O mecanismo legal ainda não foi aplicado para a terra ocupada pelo grupo, que segue sem qualquer proteção do Estado e em risco de extinção. 

A preocupação se acentua por conta da proximidade dos isolados com ribeirinhos da Reserva Extrativista (Resex) Médio Purus, o que aumenta o risco de contágio. 

O gerente de povos isolados da Coordenação das Organizações Indígenas da Amazônia Brasileira (Coiab), Luciano Pohl, ressalta a urgência de se intensificar a presença de equipes de saúde e realizar o diagnóstico de doenças na população do entorno. 

“Tem que vacinar todo mundo e fazer um cordão para que elas fiquem saudáveis. Se, por um desastre, acontecer um encontro, eles não vão se contaminar com uma doença qualquer que pode acabar com o povo”, afirma Pohl. 

Alvos preferenciais 

O caso da Terra Indígena (TI) Ituna Itatá, no Pará, onde há presença de isolados, demonstra como esses grupos são vítimas preferenciais dos desmatadores. 

Em setembro e outubro do ano passado, a devastação na área cresceu mais de 1.800% em comparação com o mesmo período de 2020.  

Na última sexta-feira (28), a Justiça Federal determinou que a Funai renovasse em 48 horas a restrição de uso do território, localizado nos municípios de Altamira e Senador José Porfírio.

Até a publicação desta reportagem, a ordem judicial não havia sido cumprida, e a área continuava sob a mira de grileiros. 

Localização de novos grupos é rara

A descoberta histórica no sul do estado do Amazonas demonstra que a Floresta Amazônica ainda abriga povos bem sucedidos na recusa de conviver com a sociedade formada pelos colonizadores. 

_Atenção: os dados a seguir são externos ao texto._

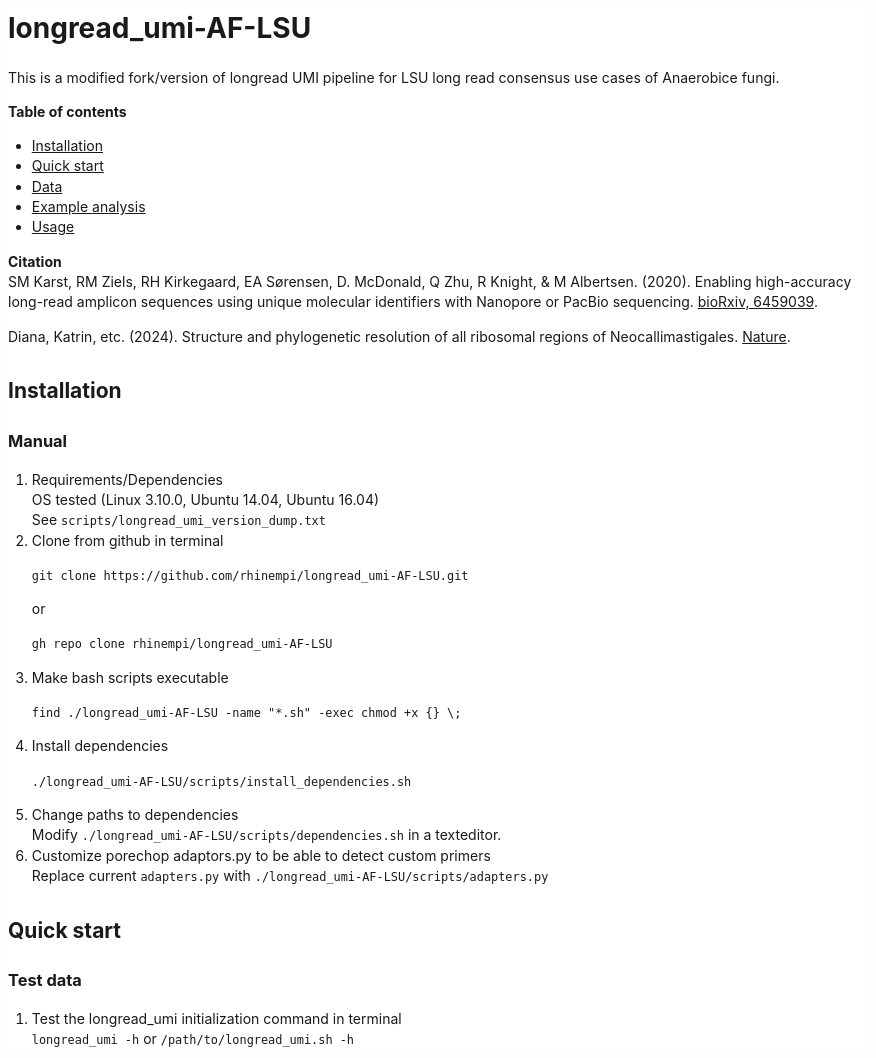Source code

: # longread_umi-AF-LSU

This is a modified fork/version of longread UMI pipeline for LSU long read consensus use cases of Anaerobice fungi.

**Table of contents**
- [Installation](#installation)
- [Quick start](#quick-start)
- [Data](#data)
- [Example analysis](#example-analysis)
- [Usage](#usage)

**Citation**  
SM Karst, RM Ziels, RH Kirkegaard, EA Sørensen, D. McDonald, Q Zhu, R Knight, & M Albertsen. (2020). Enabling high-accuracy long-read amplicon sequences using unique molecular identifiers with Nanopore or PacBio sequencing. [bioRxiv, 6459039](https://www.biorxiv.org/content/10.1101/645903v3).

Diana, Katrin, etc. (2024). Structure and phylogenetic resolution of all ribosomal regions of Neocallimastigales. [Nature](https://www.nature.com/).

## Installation

### Manual

1. Requirements/Dependencies  
   OS tested (Linux 3.10.0, Ubuntu 14.04, Ubuntu 16.04)  
   See `scripts/longread_umi_version_dump.txt`
2. Clone from github in terminal  
   ```
   git clone https://github.com/rhinempi/longread_umi-AF-LSU.git
   ```
   or
   ```
   gh repo clone rhinempi/longread_umi-AF-LSU
   ```
4. Make bash scripts executable  
   ```
   find ./longread_umi-AF-LSU -name "*.sh" -exec chmod +x {} \;
   ```
6. Install dependencies  
   ```
   ./longread_umi-AF-LSU/scripts/install_dependencies.sh
   ```
8. Change paths to dependencies  
   Modify `./longread_umi-AF-LSU/scripts/dependencies.sh` in a texteditor.
9. Customize porechop adaptors.py to be able to detect custom primers  
   Replace current `adapters.py` with `./longread_umi-AF-LSU/scripts/adapters.py`

## Quick start

### Test data
1. Test the longread_umi initialization command in terminal  
    `longread_umi -h` or `/path/to/longread_umi.sh -h`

Mas a ideia de que eles passaram ilesos pelos últimos cinco séculos não é correta. 

Muitos tiveram experiências traumáticas de contato com não indígenas, segundo o Instituto Socioambiental (ISA).

Ao serem massacrados pela violência ou por doenças trazidas pela colonização, decidiram se refugiar em áreas remotas como forma de resistência.  

Os marcos legais brasileiros e internacionais garantem o direito desses grupos de permanecerem refugiados. Por isso, sua identificação é realizada, principalmente, por meio da identificação de indícios na mata ou depoimentos de testemunhas. 

O Brasil é o país onde há mais isolados, e apenas um deles vive fora da Floresta Amazônica, os Avá-Canoeiro, que ocupam porções de Tocantins e Goiás. 

115 grupos isolados

A Funai registra oficialmente a existência de 115 grupos isolados, sendo que 28 deles tiveram a identificação confirmada e os outros estão em investigação.

Segundo Luciano Pohl, da Coiab, é usual que esses registros sejam atualizados com informações coletadas durante expedições. Eventualmente, grupos em investigação são confirmados.

Já a adição de mais um povo a essa lista, como deve ocorrer a partir da nova descoberta no sul do Amazonas, é bem mais raro.

“Podemos ver que nem todo mundo precisa aceitar esse modo em que a gente vive. O deles é um modo alternativo, viável ainda hoje. Para quem não acredita que isso é possível, está aí um belo exemplo”, destaca Pohl.

Outro lado

A Funai recebeu os questionamentos da reportagem, mas não enviou respostas até a publicação desta matéria. Caso haja retorno, o texto será atualizado.